6. Jason Goes to Hell: The Final Friday - "Double the sticks, Double the fun!"
No real irony here, what we got here is a back to the basics scenario. Kids, sex, tent and yet this kill is a cut above for an added bit of gruesomeness. A lady friend is enjoying herself in a tent on top of her male friend and....a barbed-wire spike halts the party as it pierces the gal's chests. But why would Jason have all that strength if he's not going to use it?
Oh, wait, he uses it. He yanks the spike upwards which effectively gives her two more limbs to spread...
5. Friday the 13th Part VI: Jason Lives - "Road Trip!"
Ahh, is there a better place to enjoy some good lovin' than in the back of an RV? The wood paneling, furniture built for midgets, the oh-so-smooth sounds of our flawless highways. But dang it all if Jason goes and ruins all that.
A carefree teenage couple is careening down the road, with the guy belting some Alice Cooper from the driver's seat. Little did he know that Jason hates Alice Cooper which sets him off on a murderous rage.
Dragging the girl kicking and screaming into the bathroom (dumas boyfriend oblivious because of Cooper), Jason smashes her face into the mirror with such force that a scream-adorned face gets indented into the outside wall of the RV. Stabbing the guy in the head, the RV crashes and thus soothes Jason's hatred for both Alice Cooper and Wood Paneling....for now.
4. Friday the 13th: Part II - "Jason is an equal-opportunity killer..."
No one can accuse Jason of any sort of special treatment after seeing this - yep, Jason kills a dude in a wheelchair. No shame on this guy. So hot wheels knows something is up - he can sense it in the thick, musty air of the dark night....then, whack! - machete to the mug.
And to add insult to injury, the force of the machete sends hot wheels careening backwards down a staircase. Who says Jason doesn't have a sense of humor?
3. Friday the 13th: Part III - "Eye sees you!"
It's talked about in hushed whispers amongst Friday the 13th fans. There was a time when Part III was actually...gasp!...3D and yet Paramount has continued to deny us the pleasures of Part III being in 3D since the advent of home video.
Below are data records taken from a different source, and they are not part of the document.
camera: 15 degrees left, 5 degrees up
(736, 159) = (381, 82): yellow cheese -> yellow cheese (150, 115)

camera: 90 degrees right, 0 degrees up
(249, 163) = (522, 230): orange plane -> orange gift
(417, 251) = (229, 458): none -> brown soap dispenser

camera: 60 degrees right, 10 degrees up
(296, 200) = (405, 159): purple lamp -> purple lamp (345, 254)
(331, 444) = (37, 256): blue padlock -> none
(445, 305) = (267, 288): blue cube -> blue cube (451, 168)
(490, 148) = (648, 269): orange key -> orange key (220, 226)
Clearly, this film was made for 3D as this kill will clearly demonstrate so what did Jason fans ever do to you, Paramount?...oh, besides that.
The beauty is in the simplicity; Jason takes some poor schmo and picks him up by his head with each hand crushing his head like a vice. And before long, one eye has decided it's had enough and runs for cover...right at us...in 3D!...or not if you have the DVD.
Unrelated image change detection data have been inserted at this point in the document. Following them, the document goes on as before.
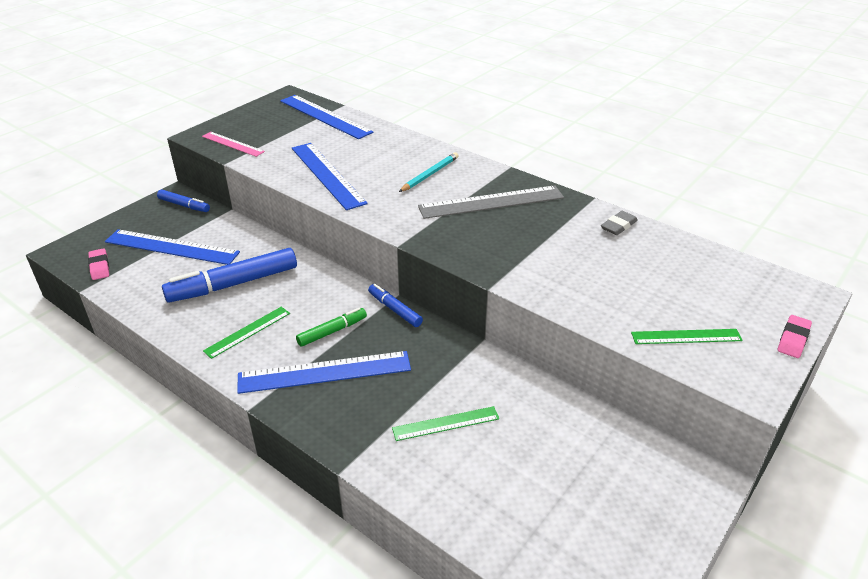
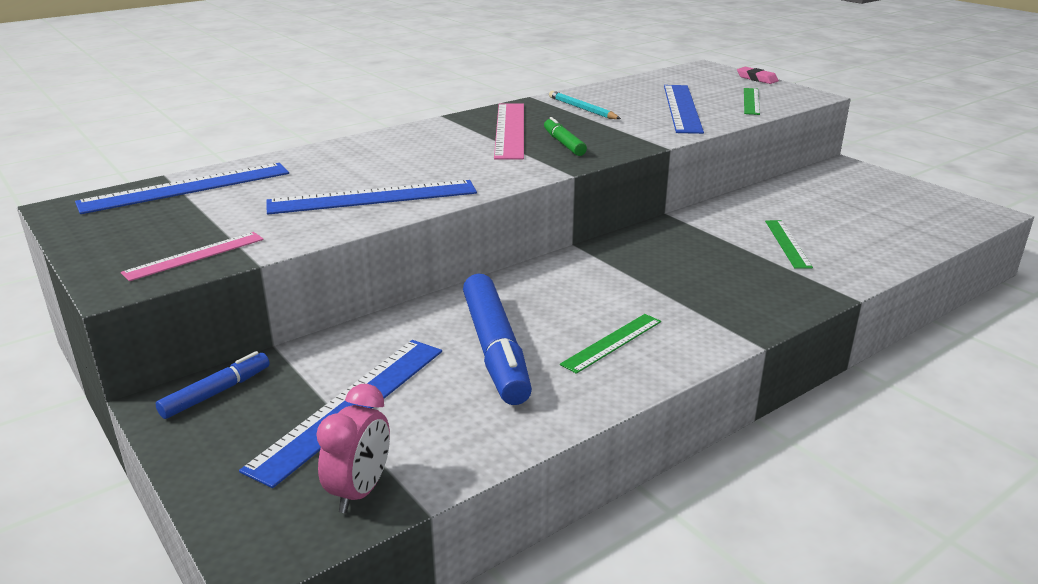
camera: 75 degrees left, 10 degrees down
(99, 267) = (360, 491): pink eraser -> pink clock
(247, 332) = (612, 342): green ruler -> green ruler turned 75 degrees clockwise
(324, 372) = (704, 296): blue ruler -> blue ruler (682, 108)
(332, 331) = (629, 286): green marker -> green marker (563, 143)
(394, 310) = (601, 248): blue marker -> none
(430, 174) = (425, 147): turquoise pencil -> turquoise pencil (582, 109)
(491, 202) = (510, 130): grey ruler -> pink ruler
(618, 226) = (585, 96): grey eraser -> none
2. Friday the 13th Part VII: The New Blood - "Damn Treehuggers..."
A kill so infamous it even got some love in 'Jason X' where it gets a hilarious homage. What do you do when Jason storms into your tent? Well, if you're as dumb as Titties McGee, then you hide in your sleeping bag because, yeah, clearly Jason abides by the rules of 'Monsters, Inc.'.
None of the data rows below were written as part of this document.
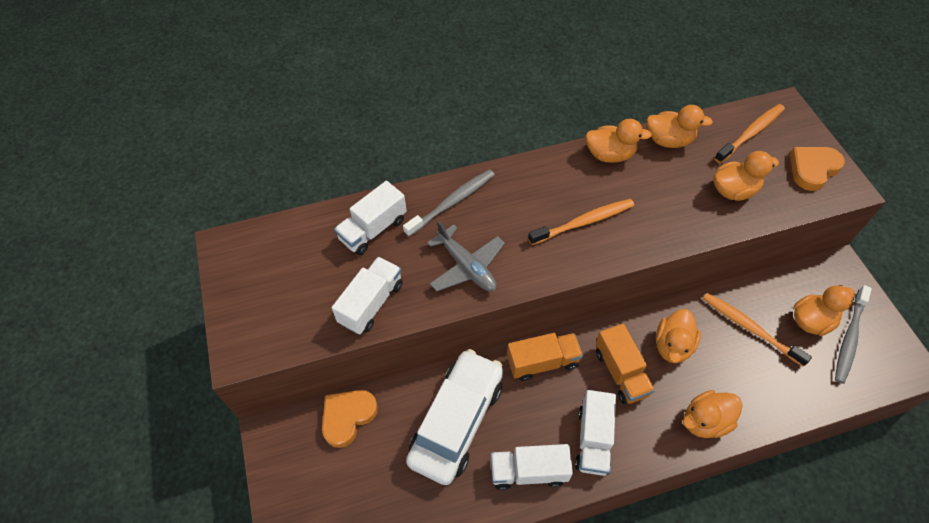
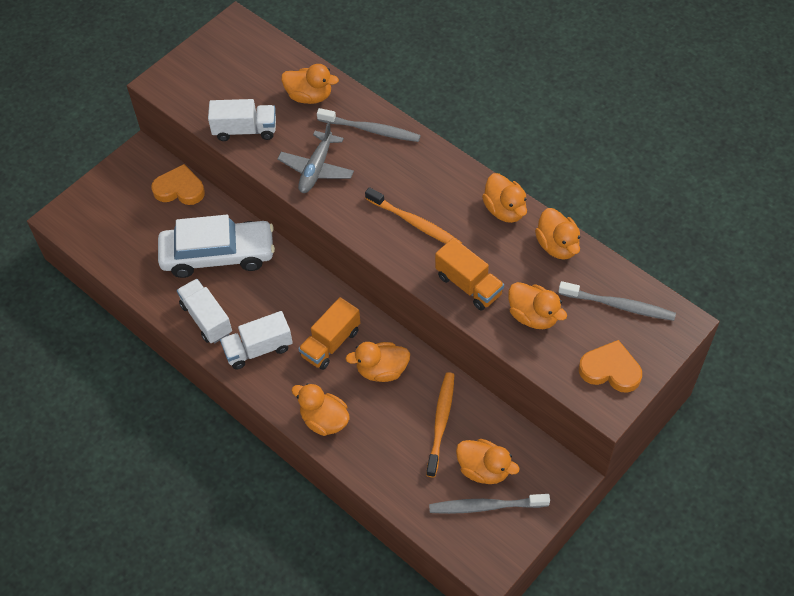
camera: 60 degrees right, 0 degrees up
(373, 229) = (309, 96): white truck -> orange duck
(542, 362) = (304, 286): orange truck -> orange truck (468, 285)
(750, 133) = (619, 305): orange toothbrush -> grey toothbrush

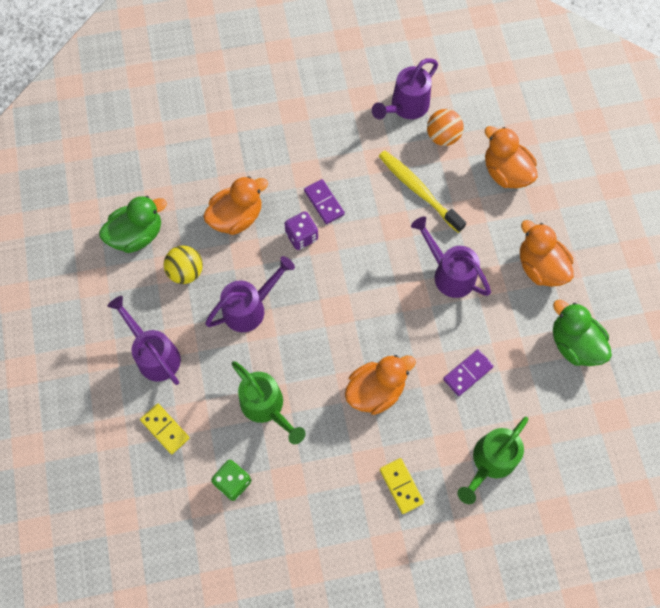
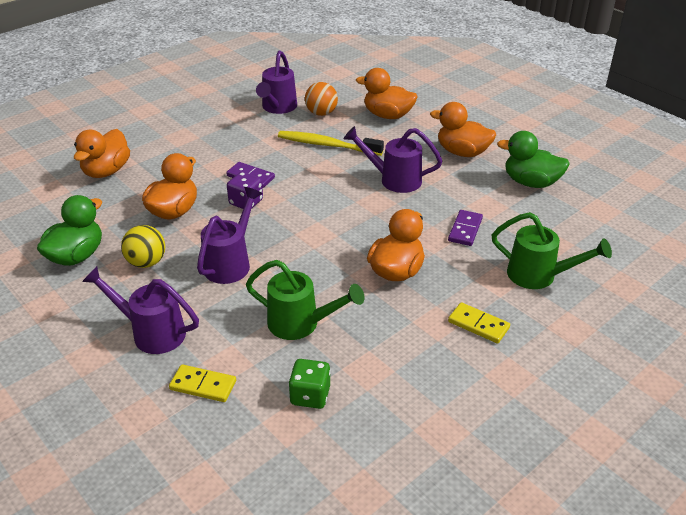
camera: 30 degrees left, 30 degrees down
(206, 131) = (106, 171): none -> orange duck
(490, 462) = (538, 275): green watering can -> green watering can turned 75 degrees counterclockwise

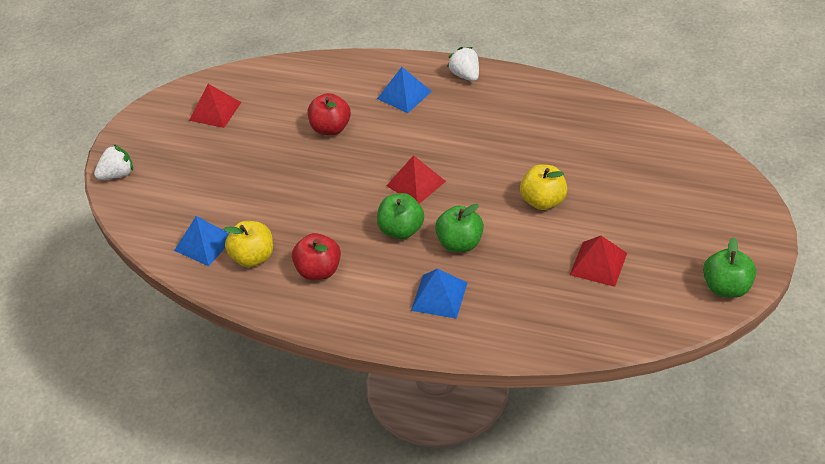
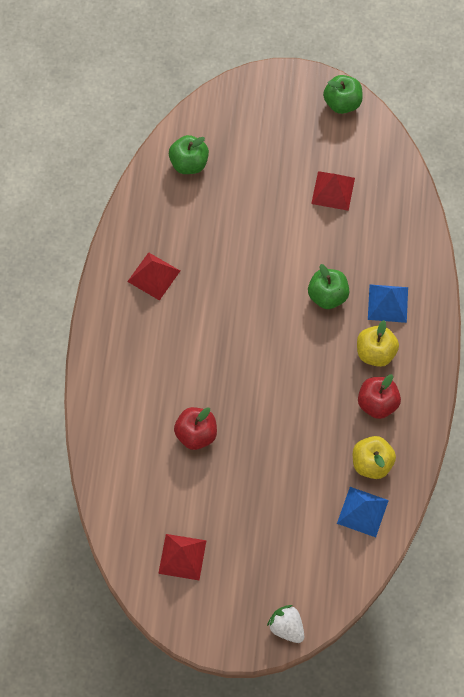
camera: 105 degrees left, 20 degrees up
(401, 230) = (319, 345): green apple -> green apple (189, 163)
(404, 95) = (140, 375): blue pyramid -> none
(416, 183) = (261, 343): red pyramid -> red pyramid (154, 276)
(465, 75) = (105, 323): white strawberry -> none
(543, 201) = (268, 237): yellow apple -> yellow apple (375, 353)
Wait, no...he doesn't. He drags the sleeping bag out of the tent, sees one helluva tree and raises one mongoloid eyebrow. Slamming the sleeping bag against the tree in full force, it's both funny and...funny.
1. Friday the 13th - "One ugly kid"
If you're not aware of the events of the original 'Friday the 13th' then don't read any further! So, yeah, most of the kills aren't Jason at all but Betsy Palmer needing work. All the kills except one however, presumably Jason’s first, and in my opinion his scariest.
The best jump scare of the whole series, our female hero thinks she has escaped the crazed clutches of drowned Jason's mother only to...get grabbed by the sogging wet, mutated child Jason and get drug down to the depths of Camp Crystal Lake. It was only the beginning.
So there you have it, taking a small poll amongst family and friends revealed almost everybody’s favorites to match my own but did I miss any that deserve special mention? Strike back below.
Jason returns to the big screen with the remake Friday the 13th from director Marcus Nispel and producer Michael Bay. The film opens worldwide on Friday, Feb. 13, and stars Jared Padalecki, Amanda Righetti, Jonathan Sadowski, Aaron Woo, Travis Van Winkle, and Odette Yustman.